By John Peters
October 10, 2013
On Tuesday Mount Airy voters whittled the field of candidates vying for the South Ward Board of Commissioners seat to two candidates.
Incumbent Steve Yokeley easily outdistanced his opponents, Jimmy D. Mitchell and Jerry Byrd, in the voting. Yokeley garnered 304 votes, compared to 34 for Mitchell and 19 for Byrd.
All three of these individuals should be commended for their candidacy. Regardless of the votes they received, or their position on various challenges facing the city, all three saw something they wanted to address through the city commission. Many folks say there are things they would like to change, but these three individuals took positive steps to address their areas of concern, putting themselves out there and waging campaigns for public office.
Now that the primary is over and the actual election looms, there are a few conclusions we believe can be reasonably drawn about the city.
First, we believe city residents are by-and-large pleased with the job the mayor and city commissioners are doing. No one filed to oppose Mayor Deborah Cochran nor North Ward Commissioner Jon Cawley in the election, and Yokeley’s vote totals from Tuesday’s primary speak for themselves — he received 85 percent of the votes cast in a three-way race.
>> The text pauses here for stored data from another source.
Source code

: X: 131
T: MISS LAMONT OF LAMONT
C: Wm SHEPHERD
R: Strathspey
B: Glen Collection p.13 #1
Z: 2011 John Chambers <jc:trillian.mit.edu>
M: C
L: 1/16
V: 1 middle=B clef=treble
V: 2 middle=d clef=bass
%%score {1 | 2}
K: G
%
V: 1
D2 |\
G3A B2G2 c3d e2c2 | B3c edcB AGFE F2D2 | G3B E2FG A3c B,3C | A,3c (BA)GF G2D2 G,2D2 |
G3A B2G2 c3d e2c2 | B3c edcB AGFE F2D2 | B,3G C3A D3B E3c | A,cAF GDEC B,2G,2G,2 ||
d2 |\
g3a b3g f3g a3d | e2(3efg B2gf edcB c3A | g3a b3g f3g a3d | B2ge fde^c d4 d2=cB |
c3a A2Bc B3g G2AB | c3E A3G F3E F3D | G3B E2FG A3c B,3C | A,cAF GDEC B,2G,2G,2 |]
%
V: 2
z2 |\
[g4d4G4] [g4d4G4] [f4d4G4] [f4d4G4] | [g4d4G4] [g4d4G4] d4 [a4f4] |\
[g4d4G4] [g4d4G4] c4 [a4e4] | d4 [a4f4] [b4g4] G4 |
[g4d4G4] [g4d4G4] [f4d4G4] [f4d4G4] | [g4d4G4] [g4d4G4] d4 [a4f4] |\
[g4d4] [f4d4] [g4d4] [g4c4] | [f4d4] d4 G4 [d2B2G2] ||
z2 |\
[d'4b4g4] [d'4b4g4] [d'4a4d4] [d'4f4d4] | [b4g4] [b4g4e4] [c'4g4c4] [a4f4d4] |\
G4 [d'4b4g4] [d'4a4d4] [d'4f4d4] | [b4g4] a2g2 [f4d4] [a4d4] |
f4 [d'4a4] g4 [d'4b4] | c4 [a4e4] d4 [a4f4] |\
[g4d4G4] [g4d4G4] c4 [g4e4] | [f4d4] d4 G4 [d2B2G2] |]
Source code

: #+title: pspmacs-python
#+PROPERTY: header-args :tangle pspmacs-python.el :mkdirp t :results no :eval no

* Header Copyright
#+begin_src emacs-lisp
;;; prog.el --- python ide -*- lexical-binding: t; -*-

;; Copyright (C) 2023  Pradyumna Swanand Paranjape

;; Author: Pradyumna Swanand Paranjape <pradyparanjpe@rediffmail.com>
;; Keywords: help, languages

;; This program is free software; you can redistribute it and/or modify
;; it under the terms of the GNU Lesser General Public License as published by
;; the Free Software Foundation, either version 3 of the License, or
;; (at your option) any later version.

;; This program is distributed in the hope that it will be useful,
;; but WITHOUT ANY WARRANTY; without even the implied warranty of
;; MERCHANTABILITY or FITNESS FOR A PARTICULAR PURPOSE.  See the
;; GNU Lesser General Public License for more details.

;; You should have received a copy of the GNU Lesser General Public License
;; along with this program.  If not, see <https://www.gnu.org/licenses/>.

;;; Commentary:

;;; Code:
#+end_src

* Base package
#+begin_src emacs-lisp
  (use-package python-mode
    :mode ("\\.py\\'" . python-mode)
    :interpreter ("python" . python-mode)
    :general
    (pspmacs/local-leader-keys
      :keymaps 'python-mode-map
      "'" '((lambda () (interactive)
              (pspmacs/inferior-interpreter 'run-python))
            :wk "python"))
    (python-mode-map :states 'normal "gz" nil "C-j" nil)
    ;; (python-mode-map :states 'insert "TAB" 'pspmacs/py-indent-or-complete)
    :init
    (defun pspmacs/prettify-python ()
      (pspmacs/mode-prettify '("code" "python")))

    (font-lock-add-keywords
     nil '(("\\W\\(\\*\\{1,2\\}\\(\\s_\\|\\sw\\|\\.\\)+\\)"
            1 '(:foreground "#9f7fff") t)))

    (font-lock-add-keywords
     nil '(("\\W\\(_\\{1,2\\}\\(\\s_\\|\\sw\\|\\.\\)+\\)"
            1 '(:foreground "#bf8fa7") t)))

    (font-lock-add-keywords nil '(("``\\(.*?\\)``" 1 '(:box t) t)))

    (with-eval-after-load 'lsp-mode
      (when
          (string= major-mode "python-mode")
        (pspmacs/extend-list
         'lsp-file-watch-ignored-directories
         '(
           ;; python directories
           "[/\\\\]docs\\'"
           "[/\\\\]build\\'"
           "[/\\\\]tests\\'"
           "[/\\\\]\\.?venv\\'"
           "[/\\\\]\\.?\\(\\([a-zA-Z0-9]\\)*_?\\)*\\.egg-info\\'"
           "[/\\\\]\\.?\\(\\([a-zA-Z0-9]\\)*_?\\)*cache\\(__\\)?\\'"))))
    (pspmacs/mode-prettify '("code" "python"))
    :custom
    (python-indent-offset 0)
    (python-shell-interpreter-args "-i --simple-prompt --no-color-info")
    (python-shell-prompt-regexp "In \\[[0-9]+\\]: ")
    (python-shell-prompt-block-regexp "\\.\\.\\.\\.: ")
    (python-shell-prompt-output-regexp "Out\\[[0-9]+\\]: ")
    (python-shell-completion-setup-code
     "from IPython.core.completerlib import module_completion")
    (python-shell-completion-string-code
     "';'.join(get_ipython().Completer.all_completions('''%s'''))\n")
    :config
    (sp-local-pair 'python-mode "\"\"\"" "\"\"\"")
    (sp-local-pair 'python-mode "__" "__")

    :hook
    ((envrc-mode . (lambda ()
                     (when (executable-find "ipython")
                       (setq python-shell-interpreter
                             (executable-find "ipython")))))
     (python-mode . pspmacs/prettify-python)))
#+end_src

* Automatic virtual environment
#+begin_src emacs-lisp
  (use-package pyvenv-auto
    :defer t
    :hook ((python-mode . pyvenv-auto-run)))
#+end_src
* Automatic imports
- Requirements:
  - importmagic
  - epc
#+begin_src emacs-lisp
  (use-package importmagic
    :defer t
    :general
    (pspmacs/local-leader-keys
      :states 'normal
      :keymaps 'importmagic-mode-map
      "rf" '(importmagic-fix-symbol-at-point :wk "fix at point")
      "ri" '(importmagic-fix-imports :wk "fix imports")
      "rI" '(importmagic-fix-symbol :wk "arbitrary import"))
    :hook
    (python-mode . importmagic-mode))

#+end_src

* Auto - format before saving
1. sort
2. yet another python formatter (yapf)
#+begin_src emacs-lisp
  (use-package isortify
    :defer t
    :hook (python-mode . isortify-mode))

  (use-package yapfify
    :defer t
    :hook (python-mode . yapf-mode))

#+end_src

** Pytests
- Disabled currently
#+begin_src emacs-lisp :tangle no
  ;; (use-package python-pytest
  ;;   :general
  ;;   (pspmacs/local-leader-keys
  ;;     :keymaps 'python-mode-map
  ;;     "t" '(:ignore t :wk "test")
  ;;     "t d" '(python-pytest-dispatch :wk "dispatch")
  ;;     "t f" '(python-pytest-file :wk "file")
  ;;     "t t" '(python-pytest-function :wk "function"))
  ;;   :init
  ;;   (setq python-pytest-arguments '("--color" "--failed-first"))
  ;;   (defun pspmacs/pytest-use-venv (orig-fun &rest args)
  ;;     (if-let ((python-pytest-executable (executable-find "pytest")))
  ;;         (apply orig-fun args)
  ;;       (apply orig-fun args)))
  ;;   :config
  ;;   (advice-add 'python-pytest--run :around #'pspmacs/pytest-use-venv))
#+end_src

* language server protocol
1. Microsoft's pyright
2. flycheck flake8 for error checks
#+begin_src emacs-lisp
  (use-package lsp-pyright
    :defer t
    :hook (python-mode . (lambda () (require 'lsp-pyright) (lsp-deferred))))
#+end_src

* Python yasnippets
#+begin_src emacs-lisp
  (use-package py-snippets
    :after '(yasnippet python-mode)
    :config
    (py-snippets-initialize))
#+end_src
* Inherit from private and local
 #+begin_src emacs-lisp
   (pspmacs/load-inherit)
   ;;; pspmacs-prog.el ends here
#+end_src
Second, the voting public is lazy. That’s not exactly a revelation, but this goes to new lows regarding just how few people care enough to cast a ballot — only 5.33 percent of the city’s registered voters took part in the election. Even if one is satisfied with those in office, we would expect those people to show that affirmation with a vote.
Third, not to beat a dead horse, but we hope the city will revisit the idea of holding primaries when there are more than two candidates seeking a single seat.
While we don’t yet know the full cost of this primary, if such past run-offs are any indication we suspect this cost around $10,000 to stage. That’s ten grand all so 357 people could vote. There’s simply no justification for holding a so-called primary just so the field can be whittled to two candidates for a final election.
One of the hallmarks of the present make-up of the Mount Airy Board of Commissioners is its generally conservative approach to finances, trying to save money wherever it can for the taxpayers who pay these bills. That makes the board’s decision to continue with this questionable practice all the more puzzling.